§ Job item:
Repeat the lines of the data that follow, please, starting at the first and stopping after the one with "government.".

Task data section start

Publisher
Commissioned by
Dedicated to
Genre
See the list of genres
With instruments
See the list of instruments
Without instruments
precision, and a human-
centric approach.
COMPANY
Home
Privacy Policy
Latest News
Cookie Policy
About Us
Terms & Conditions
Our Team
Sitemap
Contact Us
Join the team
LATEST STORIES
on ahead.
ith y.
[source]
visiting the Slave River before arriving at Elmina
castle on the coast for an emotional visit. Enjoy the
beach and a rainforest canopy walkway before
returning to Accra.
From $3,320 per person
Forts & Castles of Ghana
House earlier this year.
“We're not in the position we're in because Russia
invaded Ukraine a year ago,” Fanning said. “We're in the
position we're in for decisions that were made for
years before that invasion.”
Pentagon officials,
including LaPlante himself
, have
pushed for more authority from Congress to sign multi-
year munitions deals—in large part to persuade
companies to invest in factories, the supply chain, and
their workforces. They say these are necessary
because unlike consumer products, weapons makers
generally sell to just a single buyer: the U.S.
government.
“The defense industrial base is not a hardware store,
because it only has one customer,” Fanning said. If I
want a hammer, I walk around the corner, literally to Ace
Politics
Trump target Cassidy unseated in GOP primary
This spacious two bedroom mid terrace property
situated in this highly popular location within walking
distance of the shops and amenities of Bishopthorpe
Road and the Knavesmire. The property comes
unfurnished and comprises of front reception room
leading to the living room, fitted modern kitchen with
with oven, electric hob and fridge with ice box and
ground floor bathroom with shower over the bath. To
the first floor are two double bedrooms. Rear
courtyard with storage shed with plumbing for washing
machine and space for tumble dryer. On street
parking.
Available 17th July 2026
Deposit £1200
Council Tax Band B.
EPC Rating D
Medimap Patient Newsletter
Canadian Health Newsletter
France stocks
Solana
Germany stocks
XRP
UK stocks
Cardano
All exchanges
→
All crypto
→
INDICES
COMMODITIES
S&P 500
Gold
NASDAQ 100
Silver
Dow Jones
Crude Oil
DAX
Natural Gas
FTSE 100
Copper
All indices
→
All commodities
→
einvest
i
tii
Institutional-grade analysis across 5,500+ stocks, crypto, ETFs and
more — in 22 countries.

Task data section end

§ Answer area:
Publisher
Commissioned by
Dedicated to
Genre
See the list of genres
With instruments
See the list of instruments
Without instruments
precision, and a human-
centric approach.
COMPANY
Home
Privacy Policy
Latest News
Cookie Policy
About Us
Terms & Conditions
Our Team
Sitemap
Contact Us
Join the team
LATEST STORIES
on ahead.
ith y.
[source]
visiting the Slave River before arriving at Elmina
castle on the coast for an emotional visit. Enjoy the
beach and a rainforest canopy walkway before
returning to Accra.
From $3,320 per person
Forts & Castles of Ghana
House earlier this year.
“We're not in the position we're in because Russia
invaded Ukraine a year ago,” Fanning said. “We're in the
position we're in for decisions that were made for
years before that invasion.”
Pentagon officials,
including LaPlante himself
, have
pushed for more authority from Congress to sign multi-
year munitions deals—in large part to persuade
companies to invest in factories, the supply chain, and
their workforces. They say these are necessary
because unlike consumer products, weapons makers
generally sell to just a single buyer: the U.S.
government.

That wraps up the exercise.